Das Resultat kann sich sehen lassen. Die Farbkombination des Portras bildet exakt das von mir gewünschte Ergebnis ab. Die TriX Filme werden, nach entsprechender Selektion der Kontakte, in der DuKa entsprechend auf Ilford Barytpapier abegzogen und eine kleine Selektion der Bilder darüber hinaus gelithet. Die Farbbilder habe ich anschließend auf Fuji Professional DPII Papier abgezogen, da ein Abzug auf Lustre Papier als Auflichtvorlage die analoge Anmutung noch besser unterstreicht (das Papier wird ebenfalls analog ausentwickelt). Summa summarum war die Entscheidung, Paris analog zu erkunden, genau richtig.
Lieber Jörg Bergs,
vielen Dank für diese doppelte Liebeserklärung – an Paris und an die analoge Fotografie. Schöne Bilder und ein Text, der mich am liebsten gleich zum Bahnhof gehen lassen würde. Ich bin natürlich gespannt auf die Schwarzweiß-Fotos aus Duka-Meister-Hand. Und auf das, was ich soeben in ganz ähnlicher Mission aus Rom mitgebracht habe. Ist unterwegs zu MeinFilmLab :-). Mir ging es um Fotos bei Tage, also habe ich Porta 160 mitgenommen und einen ProImage, der noch im Kühlschrank lag. Über die Kamera und das Objektiv ist dann in den M-Files bald was zu lesen.
Jörg-Peter
Hallo Jörg-Peter,
vielen Dank! Belichte den Portra 160 mit der Leica (o.A.) auf 80ASA, damit erzielst du beste Ergebnisse. Auf 160 kommt er zurückhaltend, leicht körnig und flau daher.
Viele Grüße
Jörg
Dankeschön für die schönen Gedanken zu Paris und für diese wunderbaren Fotos.

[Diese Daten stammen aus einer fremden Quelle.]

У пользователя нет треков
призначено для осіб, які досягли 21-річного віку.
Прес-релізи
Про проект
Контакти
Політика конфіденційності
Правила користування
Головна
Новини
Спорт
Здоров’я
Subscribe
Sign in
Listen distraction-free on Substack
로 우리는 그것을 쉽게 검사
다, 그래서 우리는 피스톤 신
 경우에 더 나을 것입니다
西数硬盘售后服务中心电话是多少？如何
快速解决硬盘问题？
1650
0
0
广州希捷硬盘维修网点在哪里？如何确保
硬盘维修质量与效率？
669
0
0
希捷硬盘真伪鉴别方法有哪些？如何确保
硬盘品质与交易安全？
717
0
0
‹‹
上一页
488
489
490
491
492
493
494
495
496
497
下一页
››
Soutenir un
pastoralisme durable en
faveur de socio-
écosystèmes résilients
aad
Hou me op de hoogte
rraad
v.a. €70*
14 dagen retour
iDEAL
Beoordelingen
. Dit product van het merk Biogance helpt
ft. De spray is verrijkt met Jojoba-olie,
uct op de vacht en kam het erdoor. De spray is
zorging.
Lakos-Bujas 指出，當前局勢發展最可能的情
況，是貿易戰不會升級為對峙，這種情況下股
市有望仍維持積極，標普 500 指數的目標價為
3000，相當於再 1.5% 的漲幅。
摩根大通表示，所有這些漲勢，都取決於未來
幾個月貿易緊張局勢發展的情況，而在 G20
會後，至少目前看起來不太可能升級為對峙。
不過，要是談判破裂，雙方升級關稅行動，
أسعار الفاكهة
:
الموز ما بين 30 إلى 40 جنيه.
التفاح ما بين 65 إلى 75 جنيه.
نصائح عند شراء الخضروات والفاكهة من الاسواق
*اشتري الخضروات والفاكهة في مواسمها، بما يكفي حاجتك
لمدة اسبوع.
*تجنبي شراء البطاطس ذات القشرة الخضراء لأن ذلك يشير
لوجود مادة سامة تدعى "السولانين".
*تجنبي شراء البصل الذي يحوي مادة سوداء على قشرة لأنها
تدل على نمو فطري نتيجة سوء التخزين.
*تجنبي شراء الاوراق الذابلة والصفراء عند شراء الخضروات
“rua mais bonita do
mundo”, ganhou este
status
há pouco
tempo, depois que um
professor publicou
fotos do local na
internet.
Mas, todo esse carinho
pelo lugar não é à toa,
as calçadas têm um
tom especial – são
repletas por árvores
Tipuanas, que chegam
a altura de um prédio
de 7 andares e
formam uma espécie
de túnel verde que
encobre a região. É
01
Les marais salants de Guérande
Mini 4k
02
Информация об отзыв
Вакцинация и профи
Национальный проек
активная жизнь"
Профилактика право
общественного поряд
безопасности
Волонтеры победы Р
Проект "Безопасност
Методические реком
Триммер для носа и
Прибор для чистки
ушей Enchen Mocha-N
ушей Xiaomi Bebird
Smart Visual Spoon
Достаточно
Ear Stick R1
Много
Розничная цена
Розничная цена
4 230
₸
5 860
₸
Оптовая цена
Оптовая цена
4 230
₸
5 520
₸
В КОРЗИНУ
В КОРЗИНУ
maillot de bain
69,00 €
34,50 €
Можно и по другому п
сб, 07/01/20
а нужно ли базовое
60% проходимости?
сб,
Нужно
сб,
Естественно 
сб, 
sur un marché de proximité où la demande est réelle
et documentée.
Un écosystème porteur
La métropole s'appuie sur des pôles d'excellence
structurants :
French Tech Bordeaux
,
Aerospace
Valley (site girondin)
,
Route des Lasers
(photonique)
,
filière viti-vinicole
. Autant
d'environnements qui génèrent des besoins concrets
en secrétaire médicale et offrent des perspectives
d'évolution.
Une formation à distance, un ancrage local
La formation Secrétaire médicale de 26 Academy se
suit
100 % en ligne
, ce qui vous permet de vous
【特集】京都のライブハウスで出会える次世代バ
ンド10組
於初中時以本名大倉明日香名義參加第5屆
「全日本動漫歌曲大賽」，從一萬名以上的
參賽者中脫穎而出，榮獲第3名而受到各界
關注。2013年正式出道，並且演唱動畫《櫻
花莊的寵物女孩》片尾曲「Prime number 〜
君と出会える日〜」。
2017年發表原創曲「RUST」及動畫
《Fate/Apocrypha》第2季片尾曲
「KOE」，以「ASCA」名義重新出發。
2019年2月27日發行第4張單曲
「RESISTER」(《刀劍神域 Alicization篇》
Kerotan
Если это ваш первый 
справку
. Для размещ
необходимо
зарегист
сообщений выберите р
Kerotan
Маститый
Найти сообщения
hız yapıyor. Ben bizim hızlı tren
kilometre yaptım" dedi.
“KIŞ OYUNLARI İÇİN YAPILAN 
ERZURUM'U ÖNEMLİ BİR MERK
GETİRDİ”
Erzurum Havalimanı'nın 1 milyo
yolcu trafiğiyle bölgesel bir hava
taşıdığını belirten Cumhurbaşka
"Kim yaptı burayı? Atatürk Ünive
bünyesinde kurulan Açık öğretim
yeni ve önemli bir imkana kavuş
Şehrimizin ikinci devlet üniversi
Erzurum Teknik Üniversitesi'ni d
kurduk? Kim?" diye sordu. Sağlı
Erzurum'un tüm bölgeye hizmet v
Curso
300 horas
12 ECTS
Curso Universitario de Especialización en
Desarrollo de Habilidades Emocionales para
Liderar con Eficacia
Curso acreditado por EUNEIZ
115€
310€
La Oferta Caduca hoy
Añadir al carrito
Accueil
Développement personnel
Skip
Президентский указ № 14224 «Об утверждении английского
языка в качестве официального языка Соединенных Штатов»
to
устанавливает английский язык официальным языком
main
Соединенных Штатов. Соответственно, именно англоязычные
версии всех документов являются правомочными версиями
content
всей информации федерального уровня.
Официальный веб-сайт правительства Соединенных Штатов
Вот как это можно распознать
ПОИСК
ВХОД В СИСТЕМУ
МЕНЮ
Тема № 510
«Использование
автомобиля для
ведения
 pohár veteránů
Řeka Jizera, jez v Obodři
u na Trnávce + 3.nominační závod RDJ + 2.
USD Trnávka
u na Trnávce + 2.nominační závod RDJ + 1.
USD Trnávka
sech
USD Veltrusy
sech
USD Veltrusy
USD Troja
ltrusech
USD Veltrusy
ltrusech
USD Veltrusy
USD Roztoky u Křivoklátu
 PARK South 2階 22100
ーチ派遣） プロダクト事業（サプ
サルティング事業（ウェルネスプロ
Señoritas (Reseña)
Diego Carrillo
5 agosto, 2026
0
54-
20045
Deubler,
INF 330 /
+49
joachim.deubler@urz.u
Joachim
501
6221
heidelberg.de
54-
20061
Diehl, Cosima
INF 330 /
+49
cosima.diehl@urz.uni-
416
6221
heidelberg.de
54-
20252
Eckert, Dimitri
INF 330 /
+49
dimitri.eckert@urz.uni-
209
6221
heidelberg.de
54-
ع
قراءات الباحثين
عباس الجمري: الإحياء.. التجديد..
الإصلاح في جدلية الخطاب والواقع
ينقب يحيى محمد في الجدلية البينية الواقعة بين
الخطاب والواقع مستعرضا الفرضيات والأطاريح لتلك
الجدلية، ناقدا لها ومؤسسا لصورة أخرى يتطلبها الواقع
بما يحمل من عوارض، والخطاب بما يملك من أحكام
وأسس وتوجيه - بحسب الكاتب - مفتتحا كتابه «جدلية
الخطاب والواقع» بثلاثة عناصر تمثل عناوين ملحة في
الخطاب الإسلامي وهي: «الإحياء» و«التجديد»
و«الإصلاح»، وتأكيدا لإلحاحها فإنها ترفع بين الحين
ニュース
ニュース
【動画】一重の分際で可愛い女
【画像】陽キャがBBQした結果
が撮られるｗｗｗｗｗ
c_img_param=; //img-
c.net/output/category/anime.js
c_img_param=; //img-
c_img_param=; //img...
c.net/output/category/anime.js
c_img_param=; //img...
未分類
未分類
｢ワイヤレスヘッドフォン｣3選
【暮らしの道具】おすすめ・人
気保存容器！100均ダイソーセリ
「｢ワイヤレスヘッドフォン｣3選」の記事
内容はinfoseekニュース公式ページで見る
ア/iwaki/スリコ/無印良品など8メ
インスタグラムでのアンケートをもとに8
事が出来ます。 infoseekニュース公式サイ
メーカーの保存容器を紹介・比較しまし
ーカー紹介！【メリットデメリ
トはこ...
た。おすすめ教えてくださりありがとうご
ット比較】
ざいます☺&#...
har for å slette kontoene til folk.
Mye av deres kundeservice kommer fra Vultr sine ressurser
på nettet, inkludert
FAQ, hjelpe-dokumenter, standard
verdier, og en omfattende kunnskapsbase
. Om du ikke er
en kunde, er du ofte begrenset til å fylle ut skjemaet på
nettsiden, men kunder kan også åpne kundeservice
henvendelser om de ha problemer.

Und ich stimme Ihnen zu: Paris mag ich auch lieber analog fotografieren.
Liebe Grüße
Uli
Vielen Dank, lieber Uli, Film brachte die Schönheit der Stadt voll zur Geltung. Schmeichelhaft und ohne Umwege.
Hallo Jörg,
Dein Beitrag macht wirklich wieder Lust, Kleinbildfilm zu fotografieren. Ich bin an sich mit der Rolleiflex verwachsen und war zu häufig mit dem grisseligen Korn bei meinen KB-Bildern unzufrieden…Korn ist ja gut und schön, aber es sollte für meinen Geschmack nicht dominant sein. Danke (auch im Namen der MP) für die Anregung!
Hallo Tom, ich hatte in der Tat wieder Lust auf richtiges, volles Korn. Und gerade der Portra 800 im Kleinbildformat bietet dieses reichlich.
Hallo Herr Bergs,
Vielen Dank für die schönen Fotos aus Paris.
Ich war vor vielen Jahren auch mal in dieser tollen Stadt, und habe damals Fuji Velvia 50 durch meine Zeiss-Ikon ZM gespult, der damals noch erschwinglich war…heute würde ich Paris in S/W fotografieren…am liebsten Tri-X oder AcrosII…
Ich habe in Ihrem Beitrag die S/W Fotos von Ihren Tri-X vermisst.
Kann ich mich noch auf einen 2. Beitrag aus Paris mit Ihren Schwarzweissfotos freuen?
Mit freundlichen Grüssen,
JCHardt.
Hallo JCHardt,
vielen Dank! Die S/W Fotos benötigen noch ihre Zeit und liegen in meiner DuKa.